As outlined in CMS’s Medicare Drug Price Negotiation Program: Revised Guidance for Initial Price Applicability Year 2026 (“CMS Guidance”), manufacturers of the Listed Drugs now have until October 1, 2023 to enter into a Manufacturer Negotiation Agreement (“Agreement”) initiating the negotiation of the MFP. Once the Agreement is signed, the manufacturer must then submit certain data to CMS by October 2, 2023, including data on the non-federal average manufacturer price, research and development costs, market data, and any “information that CMS requires to carry out negotiation.” CMS uses this data, as well as information on therapeutic alternatives (which may be submitted by the public), to develop the “initial offer” for each Listed Drug. In fact, in developing the initial offer, CMS states that it begins with the cost of therapeutic alternatives, then adjusts the price of the Listed Drug “relative to whether the [Listed Drug] offers more, less, or similar clinical benefit compared to its therapeutic alternative(s).”
Using this process, CMS will present the initial offer for each Listed Drug to the applicable manufacturer by February 1, 2024. Manufacturers have 30 days to present a counteroffer MFP. CMS has 30 days to respond to the counteroffer, and if the parties do not agree on the MFP, CMS and the manufacturer may have up to three in-person or virtual negotiations to reach an agreement. If no agreement is met, CMS will make a final MFP offer by July 15, 2024. All negotiations must end by August 1, 2024 with CMS publishing the final MFP for 2026 by September 1, 2024.

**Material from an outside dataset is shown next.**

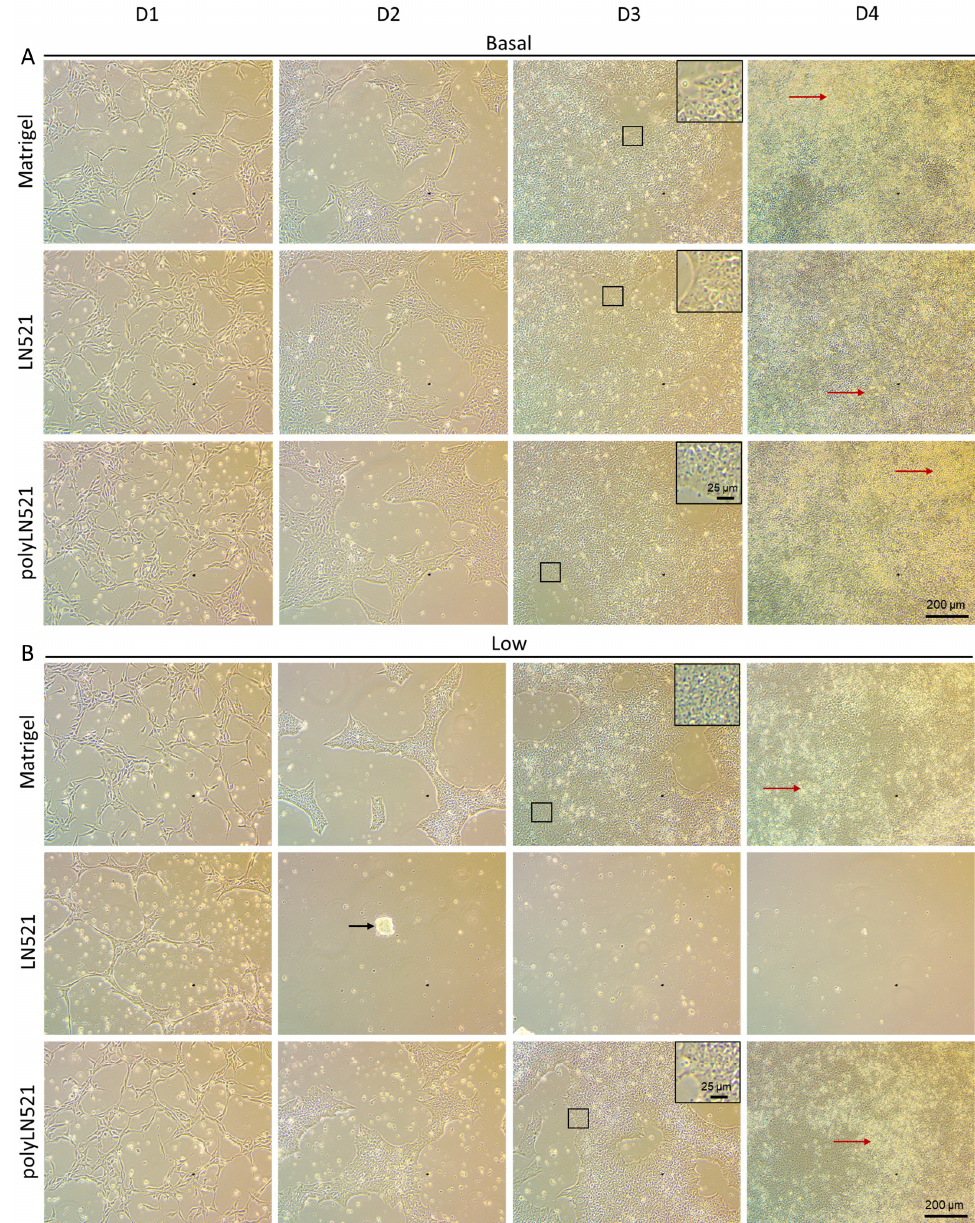
Figure 2. Expansion of human induced pluripotent stem cells (hiPSCs) under different coating conditions. ( A ) Representative bright-field images showing hiPSCs cultivated on basal-Matrigel, basal-LN521, and basal-polyLN521 from day 1 to day 4. ( B ) Representative bright-field images showing hiPSCs cultivated on low-Matrigel, low-LN521, and low-polyLN521 from day 1 to day 4. Insets represent cells with high nuclei to cytoplasm ratios. Red arrows indicate healthy colonies. Black arrow indicates dying cells.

What if a Manufacturer Does Not Sign an Agreement or if CMS and the Manufacturer Do Not Agree on the MFP?
A manufacturer of a Listed Drug technically has the option not to sign an Agreement or not to participate in the Negotiation Program. However, if a manufacturer declines participation in the Negotiation Program and refuses to sign an Agreement, none of the manufacturer’s products will be covered by Medicare or Medicaid.
If a manufacturer signs the Agreement, but then is unable to reach an agreement with CMS on the MFP, CMS will refer the manufacturer to the IRS. The IRS can then impose steep excise taxes on the sale of the drug. PhRMA, which initiated a lawsuit challenging the Negotiation Program, estimated that the excise could reach up to 1,900% of a drug’s daily revenues.
How Are Manufacturers Responding to the Negotiation Program?
Even in the absence of CMS releasing the final list of Listed Drugs for 2026, six manufacturers (Merck, Bristol Myers Squibb, Astellas, Johnson & Johnson, Boehringer Ingelheim, and AstraZeneca), as well as the US Chamber of Commerce and PhRMA, have already filed suit to challenge the legality of the Negotiation Program,.
What if a Generic Drug or Biosimilar Competitor to a Listed Drug Is Released Prior to 2026?
If a generic drug or biosimilar product is approved and “marketed” prior to 2026, the Listed Drug will no longer be subject to negotiations and will no longer be a Listed Drug. However, the timing of when a listed product loses its status is not necessarily straightforward. CMS will consider an approved generic drug or licensed biosimilar product to be marketed when “the totality of the circumstances, including these data, reveals that the manufacturer of the generic drug or biosimilar biological product is engaging in bona fide marketing of that drug or product.” Meaning, after a generic drug’s or biosimilar product’s launch, CMS will start reviewing prescription drug event (PDE) data to understand the product’s utilization and will consider “other sources” in its “totality of the circumstances” test. This implies that CMS will not make a determination of whether a product is marketed until at least several months after the product’s launch. Novo Nordisk’s insulin Fiasp potentially faces incoming biosimilar competition.